The FARC also lacks a mesmerizing leader, like Che Guevara. When FARC commanders do appear on camera, they often launch into impenetrable Marxist dogma or anti-government rants.
But for the past eight months, the FARC has been holding peace negotiations in Cuba with the Colombian government. One of the main goals is for FARC fighters to disarm, form a political party – and run for public offices.
The FARC would need to soften its militant image to win over voters. But the makeover is already under way. At the Havana peace talks, one of the most prominent negotiators is Tanja Nijmeijer, a Dutch woman who joined the FARC a decade ago.
"We are a communist party raised in arms," she recently told the BBC. "But we are a communist party so then we could really start to fight for ideas but without rifles."
In another break from tradition, the FARC announced its participation in the talks, not through a drab communiqué but by releasing an upbeat music video called "Me voy para La Habana" or "I'm going to Havana."
The video is pretty basic. It looks and sounds like one of those low-budget MTV productions from the early 1980s. But Colombians were struck by what they saw.
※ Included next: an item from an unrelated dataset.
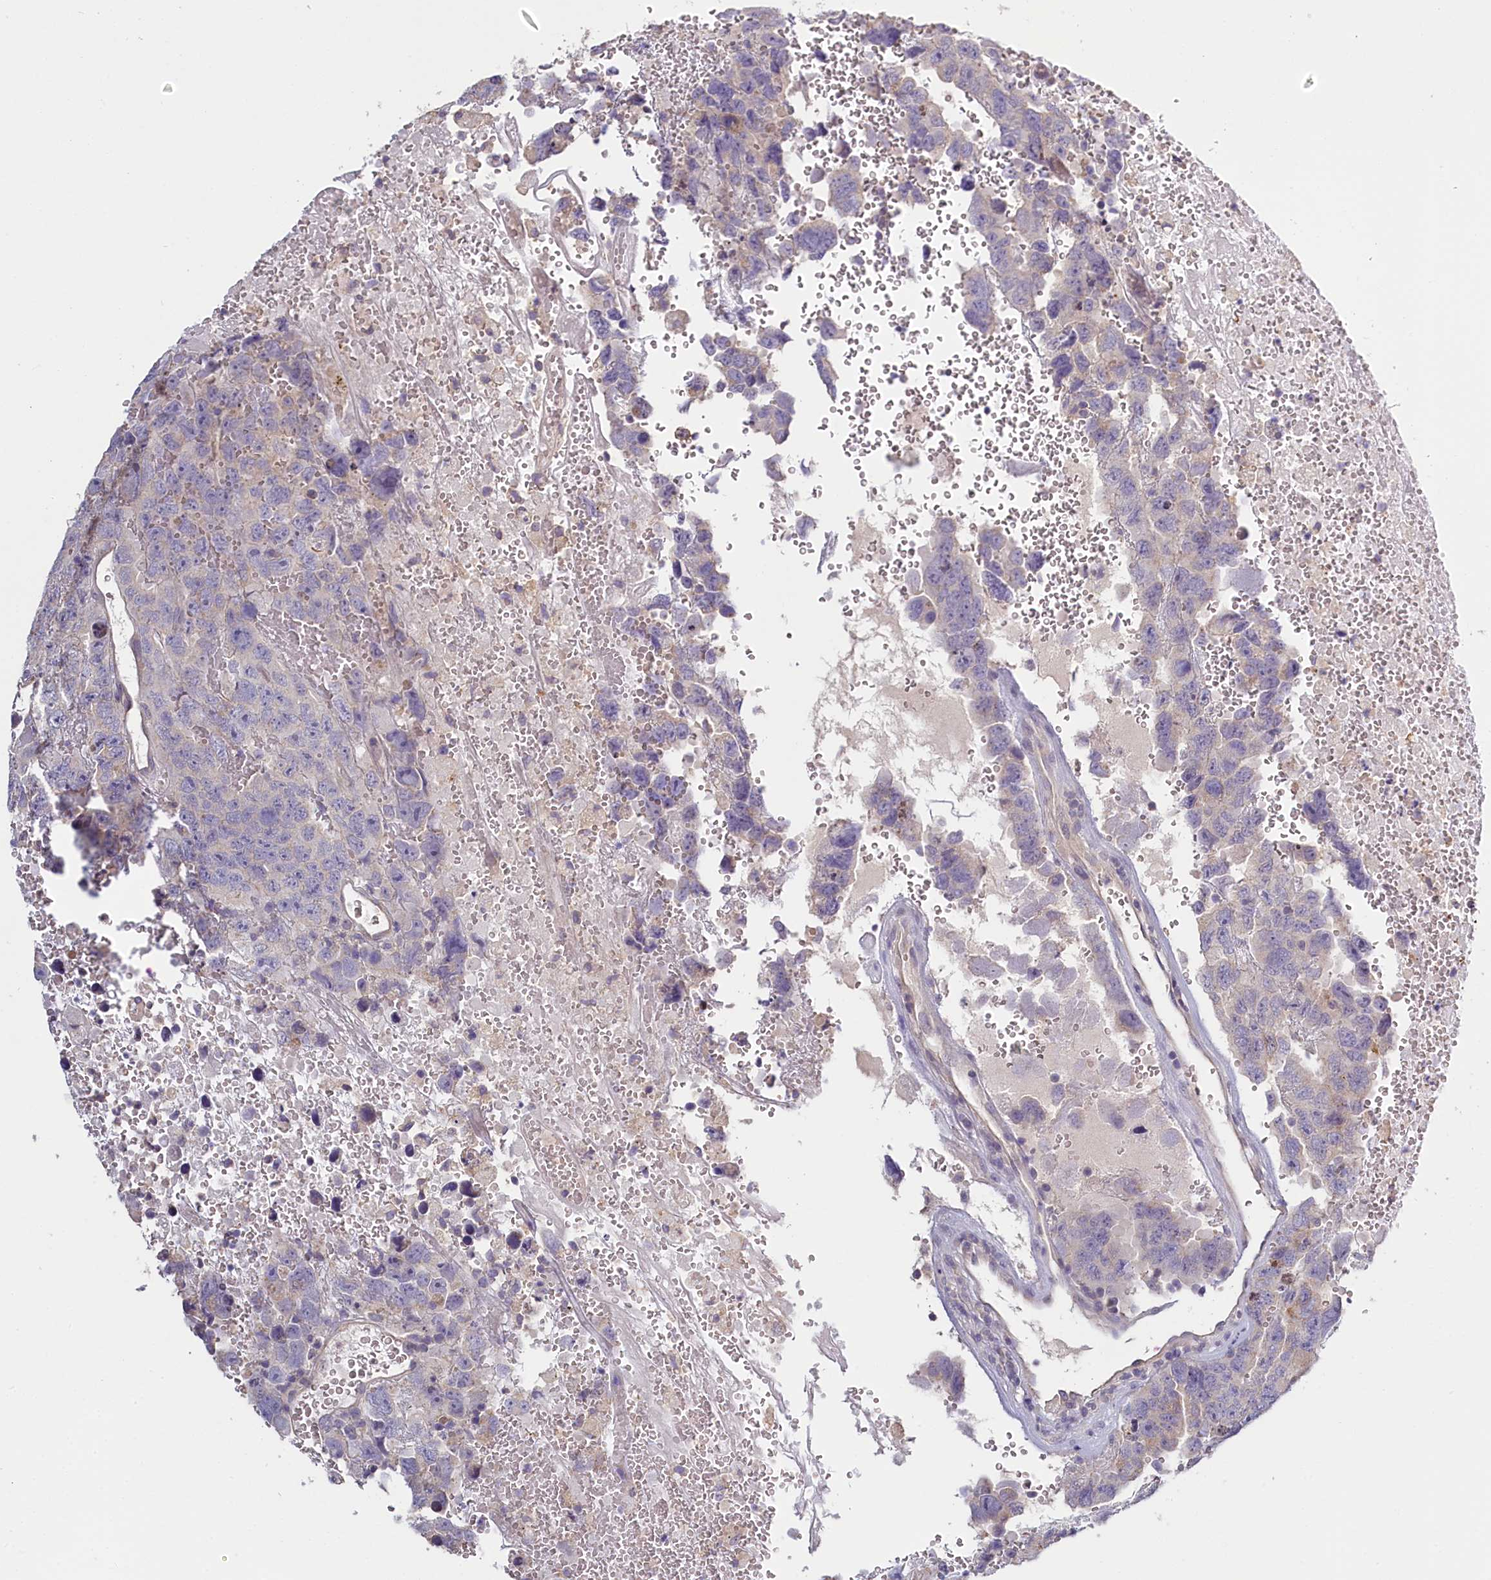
{"staining": {"intensity": "negative", "quantity": "none", "location": "none"}, "tissue": "testis cancer", "cell_type": "Tumor cells", "image_type": "cancer", "snomed": [{"axis": "morphology", "description": "Carcinoma, Embryonal, NOS"}, {"axis": "topography", "description": "Testis"}], "caption": "The photomicrograph exhibits no staining of tumor cells in embryonal carcinoma (testis).", "gene": "PDE6D", "patient": {"sex": "male", "age": 45}}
Instead of defiant guerrillas with guns, the video shows smiling rebels in fatigues and Che t-shirts playing bongos and rapping about their hopes for peace.
"I'm going to Havana, this time to talk," they sing, out under some leafy trees. "The bourgeoisie who are fighting us could not defeat us." It ends with the guerrillas changing into civilian clothes and waving goodbye as they head to Cuba.
It's hard to tell whether this will win the FARC any new fans. After all, rebel foot soldiers continue to fight even as their negotiators talk peace.
What's more, the Colombian army is ramping up its PR campaign with its own music video, a raggaeton number called "Sword of Honor." It's far more polished than the amateurish FARC effort. The song features Colombian reggaeton artist Yavi del Bloke and was filmed on two army bases with dozens of soldiers.
The video shows soldiers in camouflage creeping through the jungle to liberate a group of rebel-held hostages. But the words refer to the human cost of the war.
"I remember that time when my comrade was mortally wounded," sings a soldier. "He told me 'I don't want to die.' "
Last month, Colombia moved a step closer to ending the bloodshed. The government's lead negotiator, Humberto de la Calle, announced an agreement with the FARC on land reform, a key issue that prompted the guerrillas to take up arms in the first place. Five more points on the negotiating agenda must still be worked out.
Meanwhile, on YouTube, the dueling music videos have produced a stalemate — just like the war itself. Each video has received about 13,000 hits.